Gestural Prompt : Errant Art Space November 2020

 

with June Higgins and Jillian Player 

“At times the clay moves so effortlessly that my hands seem to follow, not to initiate, the movements of the clay. I notice an emotion in my hands that seems to connect them with my chest…” 

Harry Remde from The Art in a Craft, 1975

Over the last few years of my 30-year relationship with clay, I have been going through the process of leaving behind the ingrained suggestion of ‘functional pottery’. I have slowly learned to let the clay behave as it intrinsically wants to, without a preconceived idea of what is being built; letting go of the struggle and partnering with the clay.
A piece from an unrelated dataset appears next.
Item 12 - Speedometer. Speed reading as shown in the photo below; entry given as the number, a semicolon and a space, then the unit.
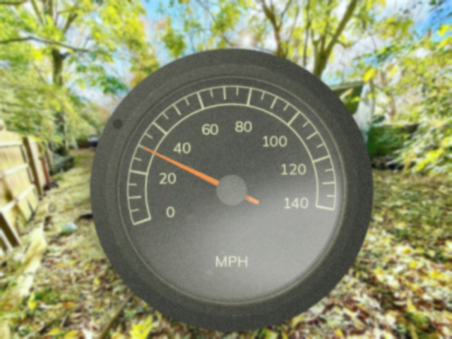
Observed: 30; mph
As with the expressionist style of painting and drawing, the clay form and surface evoke a nonverbal communication, cueing their own gestural prompts; speaking their own language.

            

 

Jillian Player

The floral art I created for this show was informed directly by Alison Bigg’s ceramics and the title of the show – Gestural Prompt. Responding to her muted yet colourful palette, I worked with natural materials reflective of the fall season. Dried pampas, found branches from wind fall, and wool, hearken to autumn: a time of crisp fall walks, cosy sweaters, and wood smoke. 

 

The foundation of floral design relies on creating gestures to evoke the natural world or an artificial or synthetic world. My work leans toward the natural world. By using natural materials in a way to create what one might feel is made by nature, and not the human hand. 

June Higgins

 “Just as there are no societies that do not speak or count so there are none that do not decorate, embellish or make patterns.” David Brett, design historian

I am interested in ornamentation as a means of communication, especially that used in places of worship like Gothic churches and mosques. Architectural ornamentation was used to infer status, wealth and importance. By isolating designs from their original context and creating them with temporary materials, this work frees these patterns from their intended message.

The ephemeral quality of the watered ink is like a dissolving fragment of the original source. The paper becomes an object due to the rippling caused by the watery ink, straddling the line between the ethereal, in the pale, barely-there application of ink, and the corporal, in the undulating paper.